[Extracted data entries]

_____

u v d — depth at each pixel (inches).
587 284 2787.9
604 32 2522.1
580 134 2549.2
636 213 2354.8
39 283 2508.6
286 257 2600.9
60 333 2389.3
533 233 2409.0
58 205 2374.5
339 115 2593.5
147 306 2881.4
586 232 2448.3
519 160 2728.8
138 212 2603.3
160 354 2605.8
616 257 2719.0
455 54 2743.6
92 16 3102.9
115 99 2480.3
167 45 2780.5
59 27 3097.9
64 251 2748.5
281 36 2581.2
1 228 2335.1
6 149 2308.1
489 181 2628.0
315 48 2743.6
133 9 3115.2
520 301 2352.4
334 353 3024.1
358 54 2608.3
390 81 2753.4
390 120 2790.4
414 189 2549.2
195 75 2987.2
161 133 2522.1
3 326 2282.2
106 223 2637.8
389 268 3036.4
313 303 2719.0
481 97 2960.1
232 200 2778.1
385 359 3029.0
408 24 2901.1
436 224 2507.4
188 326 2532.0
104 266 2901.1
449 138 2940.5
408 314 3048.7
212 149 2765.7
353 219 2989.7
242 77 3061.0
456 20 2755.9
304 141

_____

Give back exactly the lines from the beginning of the records through the line containing "3 326 2282.2", and only those.

u v d — depth at each pixel (inches).
587 284 2787.9
604 32 2522.1
580 134 2549.2
636 213 2354.8
39 283 2508.6
286 257 2600.9
60 333 2389.3
533 233 2409.0
58 205 2374.5
339 115 2593.5
147 306 2881.4
586 232 2448.3
519 160 2728.8
138 212 2603.3
160 354 2605.8
616 257 2719.0
455 54 2743.6
92 16 3102.9
115 99 2480.3
167 45 2780.5
59 27 3097.9
64 251 2748.5
281 36 2581.2
1 228 2335.1
6 149 2308.1
489 181 2628.0
315 48 2743.6
133 9 3115.2
520 301 2352.4
334 353 3024.1
358 54 2608.3
390 81 2753.4
390 120 2790.4
414 189 2549.2
195 75 2987.2
161 133 2522.1
3 326 2282.2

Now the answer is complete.